» Given entries
######

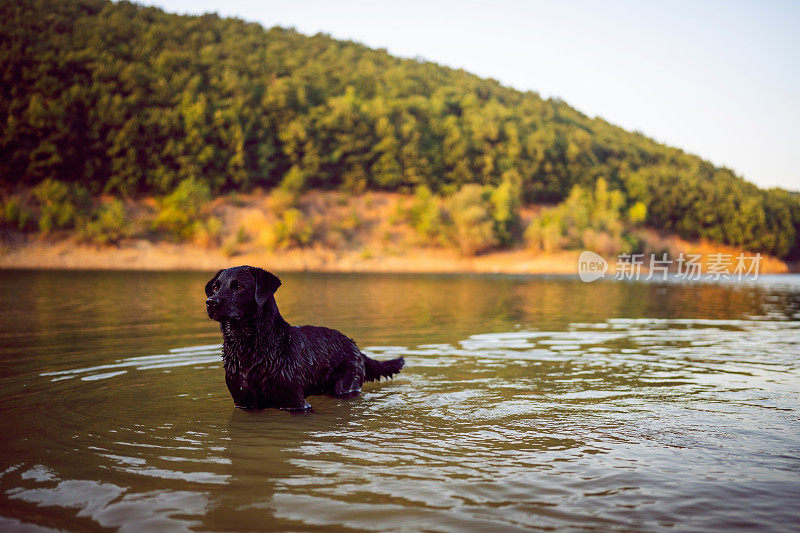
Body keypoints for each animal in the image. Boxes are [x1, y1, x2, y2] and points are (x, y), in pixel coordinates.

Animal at [206, 264, 406, 410]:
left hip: (346, 386)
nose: (210, 302)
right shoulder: (243, 402)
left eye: (239, 287)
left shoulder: (295, 402)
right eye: (215, 287)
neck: (249, 347)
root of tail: (355, 345)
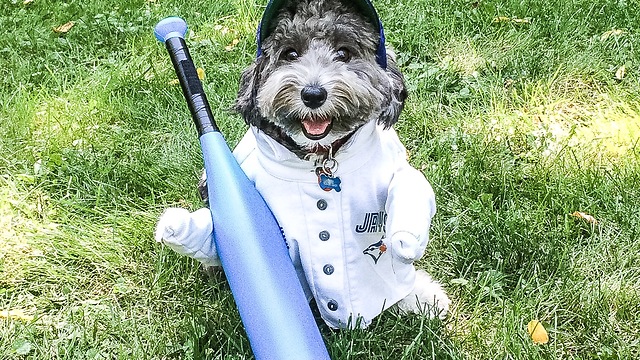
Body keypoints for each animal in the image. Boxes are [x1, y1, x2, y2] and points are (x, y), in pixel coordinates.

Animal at [156, 0, 450, 330]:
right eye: (290, 54)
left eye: (344, 53)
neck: (321, 160)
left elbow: (408, 195)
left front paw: (416, 290)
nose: (313, 94)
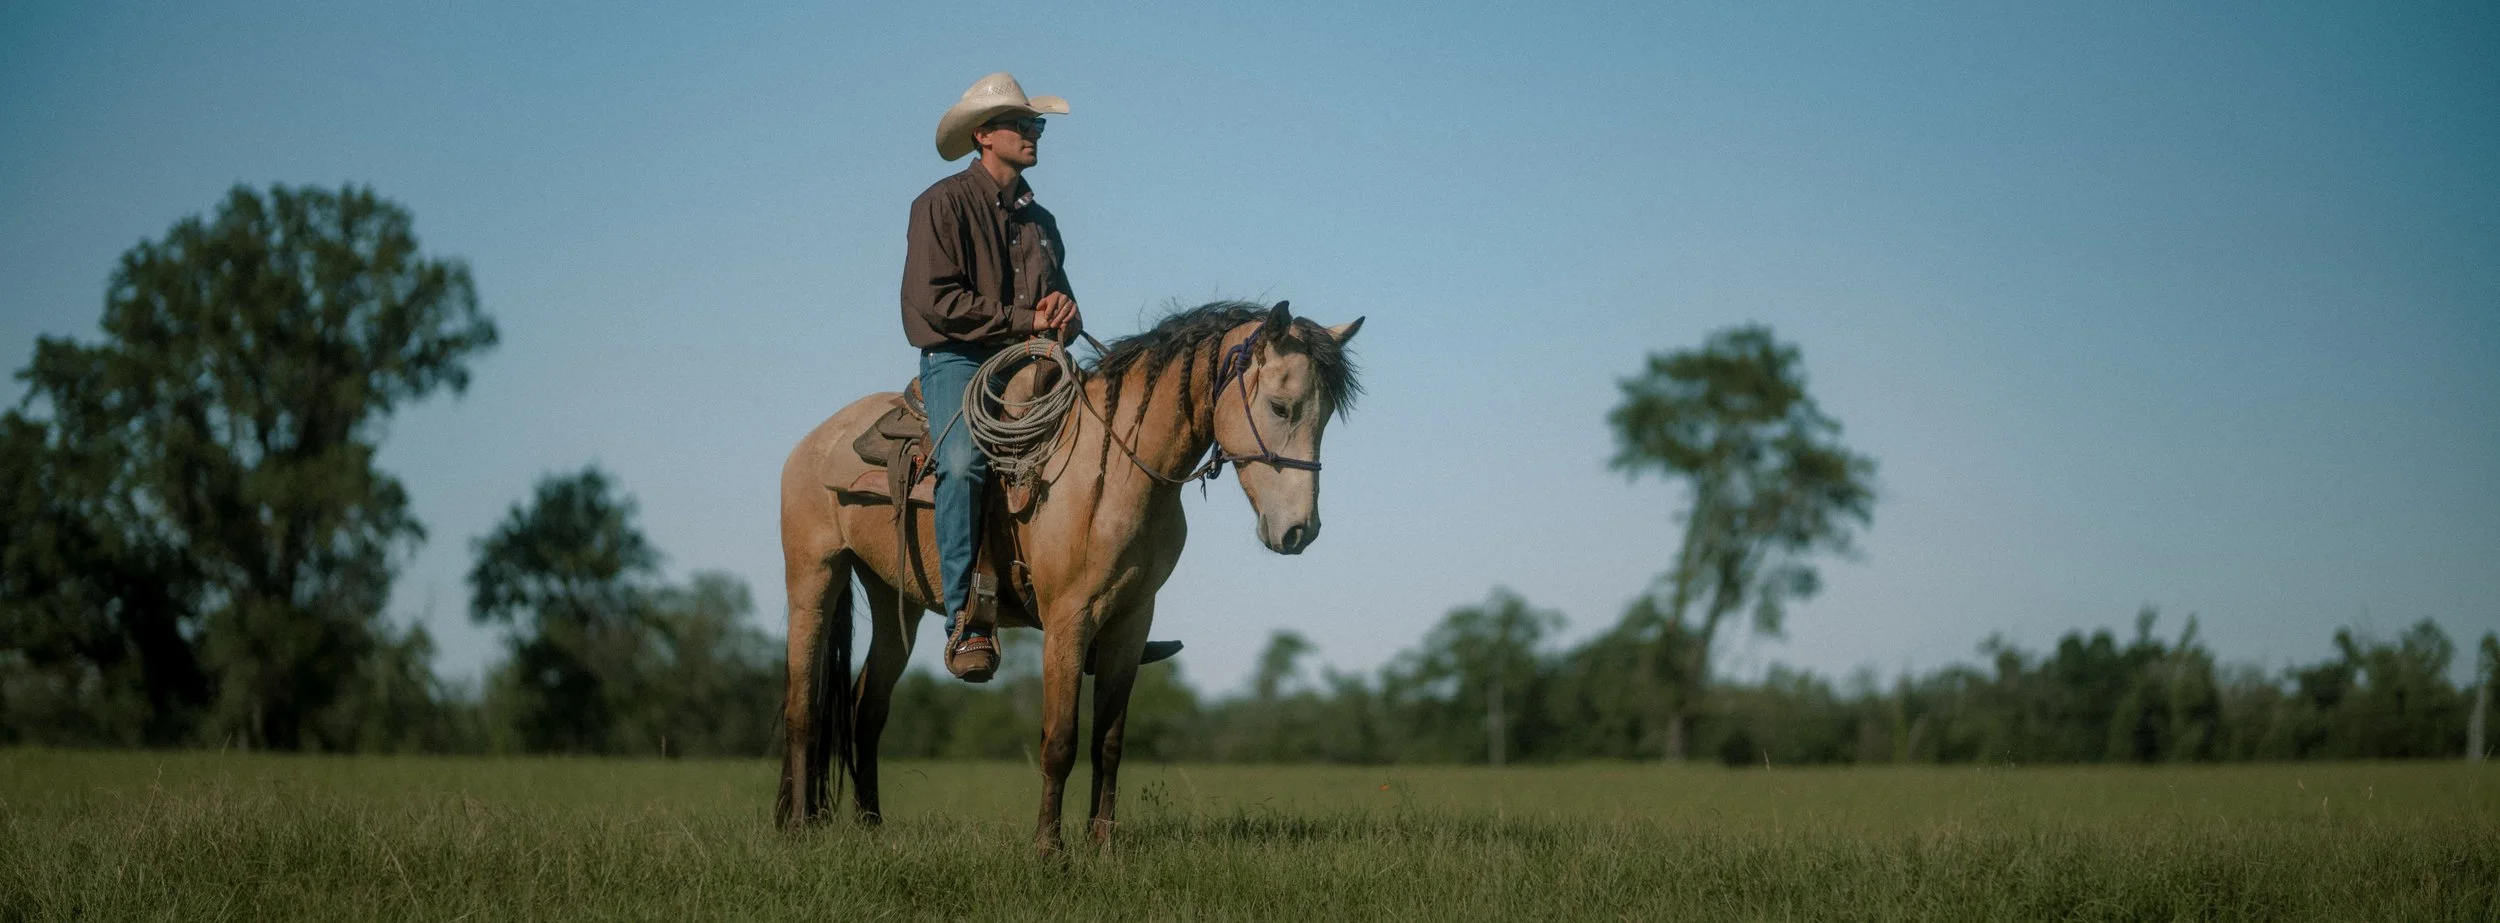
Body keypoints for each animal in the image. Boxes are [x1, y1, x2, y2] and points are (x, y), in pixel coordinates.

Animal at [775, 300, 1363, 853]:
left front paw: (1103, 844)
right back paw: (799, 827)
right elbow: (1059, 739)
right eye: (1280, 406)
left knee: (865, 709)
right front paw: (1049, 849)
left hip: (894, 600)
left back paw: (870, 825)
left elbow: (1109, 741)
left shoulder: (1131, 621)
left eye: (1324, 418)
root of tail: (815, 441)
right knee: (804, 708)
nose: (1299, 531)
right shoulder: (1067, 620)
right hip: (813, 580)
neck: (1110, 468)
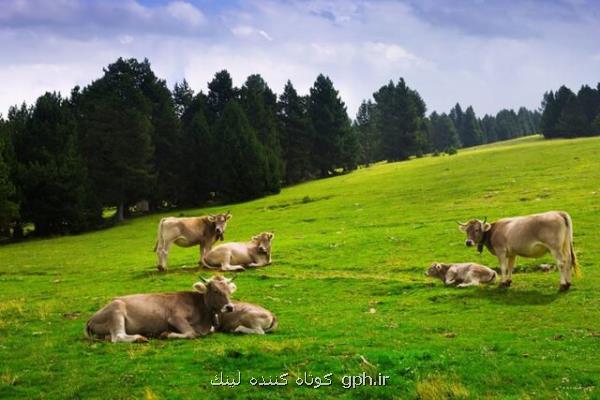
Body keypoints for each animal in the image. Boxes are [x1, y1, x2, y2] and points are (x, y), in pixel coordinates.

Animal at [85, 276, 236, 344]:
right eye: (215, 291)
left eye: (229, 291)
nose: (230, 307)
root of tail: (91, 318)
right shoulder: (175, 317)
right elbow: (191, 333)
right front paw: (166, 334)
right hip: (116, 309)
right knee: (117, 337)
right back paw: (140, 337)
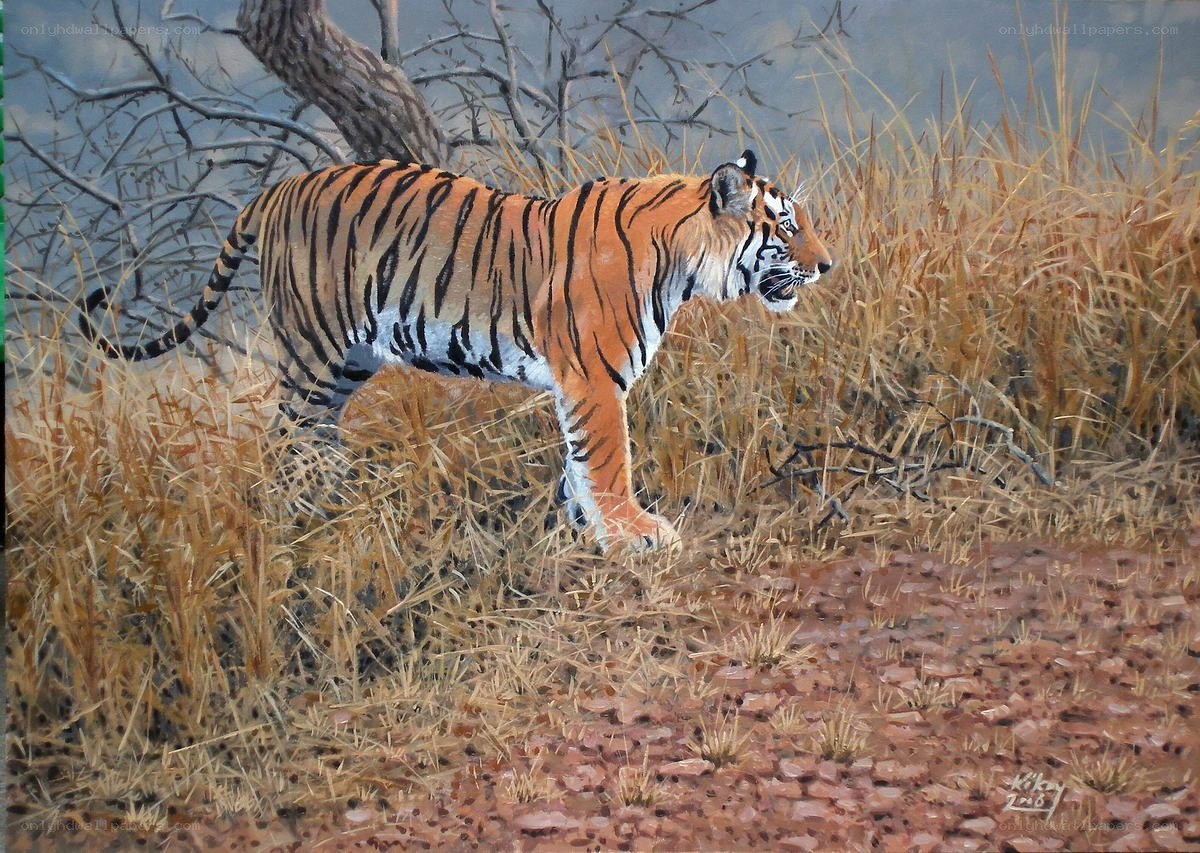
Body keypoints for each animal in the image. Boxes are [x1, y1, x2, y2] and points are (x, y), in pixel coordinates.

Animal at [80, 150, 834, 552]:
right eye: (785, 226)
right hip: (313, 351)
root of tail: (278, 187)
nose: (827, 265)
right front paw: (635, 533)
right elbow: (608, 459)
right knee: (284, 441)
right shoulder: (594, 378)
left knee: (313, 436)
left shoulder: (580, 384)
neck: (683, 262)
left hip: (347, 362)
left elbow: (580, 464)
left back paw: (338, 501)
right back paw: (306, 520)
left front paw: (585, 532)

######

» What to work on
After dropping the pictures, please set down the lines from the beginning of the listing through the line containing "root of tail: (355, 345)", both included, exactly as they stand.

» Result for this exercise
Body keypoints for each animal in the image. Boxes are [x1, y1, x2, y2] and points are (x, y), in pixel coordinates.

Animal at [206, 264, 406, 410]:
left hip: (346, 386)
nose: (210, 302)
right shoulder: (243, 402)
left eye: (239, 287)
left shoulder: (295, 402)
right eye: (215, 287)
neck: (249, 347)
root of tail: (355, 345)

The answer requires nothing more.